Gone
It's a bright and sunny day along Bayou St. Denis,
a perfect day for fishing among the cypress trees
but there's no fish left for catching and the birds have fallen still-
like the bullfrogs and the gators, they've all left or been killed.
There's an oily scent of death carried on the evening tide,
nothing moving on the water or on the land nearby.
A mournful wind sighs through the sick and dieing trees
and at times it seems to whisper that it's all because of me.
The Gulf is gone… the gulf is gone.
There is blame enough to share, for the truth's hard to ignore:
We'd rather lose the bayou than do without the oil.
They tell us we're at war, and the only way to win
is to start up that deep water drilling once again.
Like a drunken child with a rifle in our hands,
we're playing with forces we don't really understand.
We sigh and say we're sorry- but we'll do it all again
'Cause we just don't want to do without the stuff the oil brings.
Sure, we miss the pelicans, the shrimp and oysters too
but are any of us willing to do what we'd have to do
(bridge) …to live without it?

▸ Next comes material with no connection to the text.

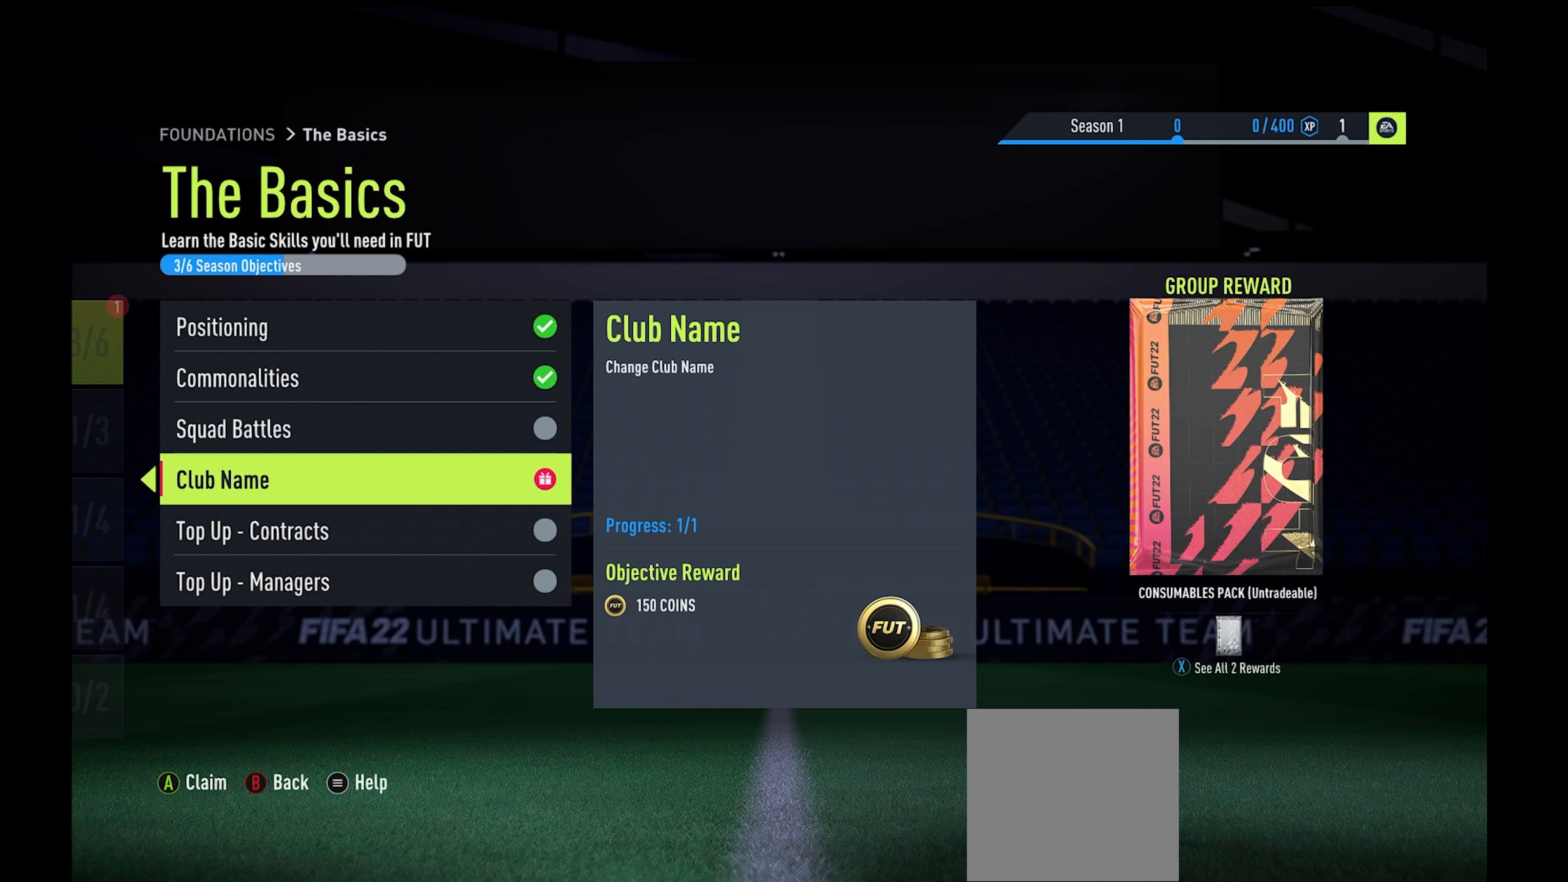
{"buttons": [], "left_stick": "center", "events": []}
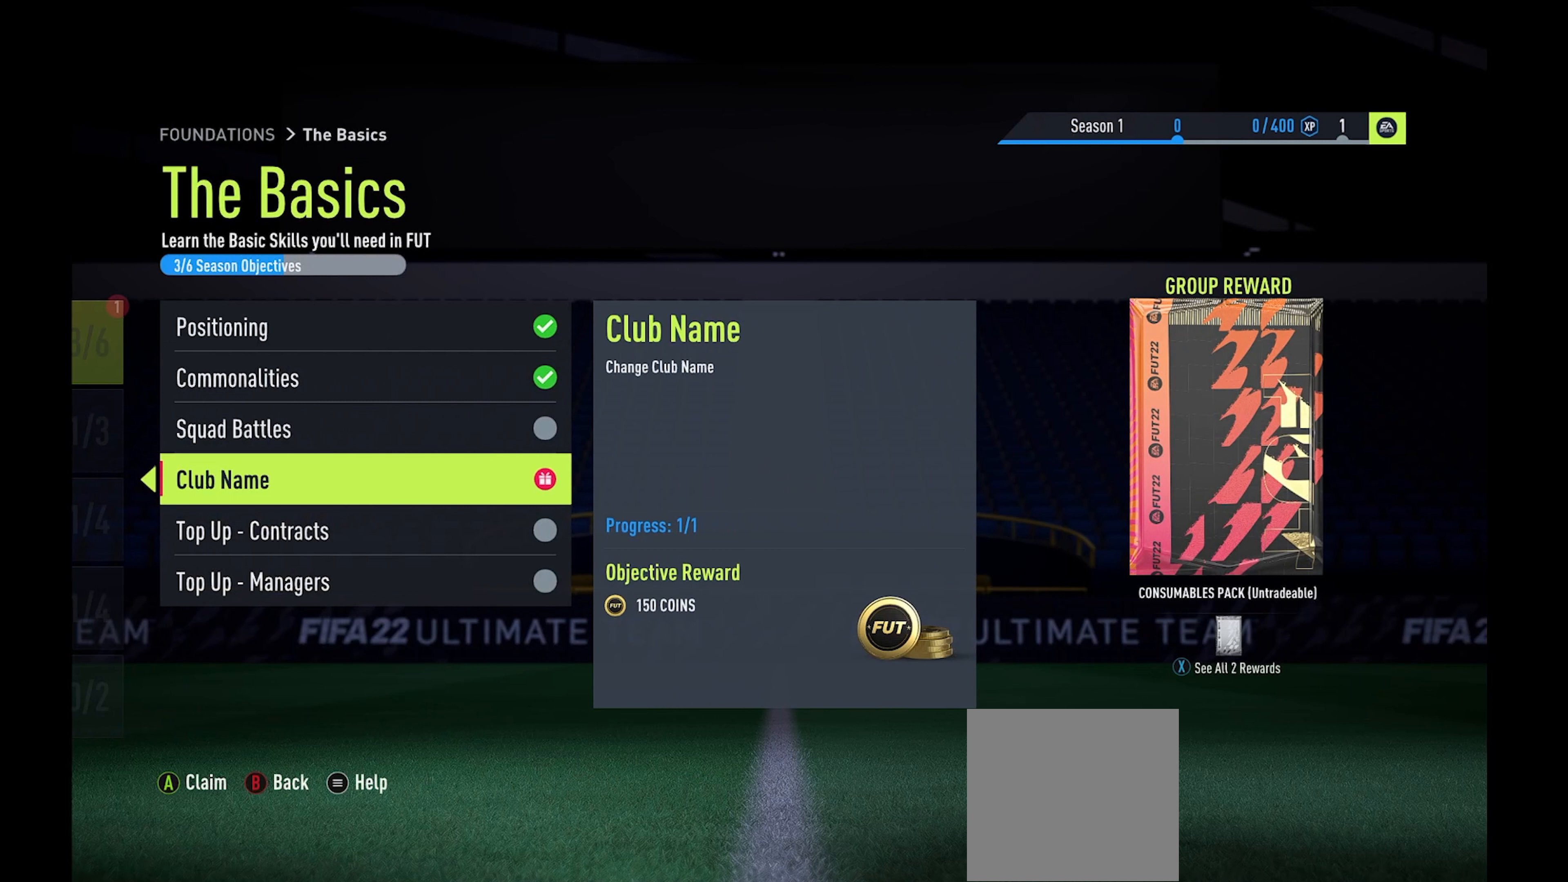
{"buttons": [], "left_stick": "center", "events": [[234, "A", "down"], [300, "A", "up"]]}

Yeah, I doubt it.
There's an island of plastic floating in the sea-
trash we thought we had to have but really didn't need.
It seems we can't be trusted not to break what we've been giv'n.
Go to war with the planet and you're losers if you win.
The gulf is gone… the gulf is gone….
For at least a generation; tainted water, toxic soil
but we'd rather lose the beaches than learn to use less oil.
Someday our grandchildren may ask us sadly, "Why?"
What was so important that the gulf coast had to die?
Will we answer, "Plastic pop bottles and toxic pesticides,
the A/C running ice cold and aimless Sunday drives…
…exotic foods flown in from half a world away
and Happy Meal toys that they kids just throw away.
We act like we're entitled, don't care about the cost
but now the bill's come due and we see how much we lost.
The gulf is gone… the gulf is gone…
We're sorry 'bout the dolphins and the beauty we despoiled
but we'd rather maim the planet than give up the oil.
The Earth gives us so much, but we keep demanding more.
Is there nothing we won't sacrifice for just a little oil?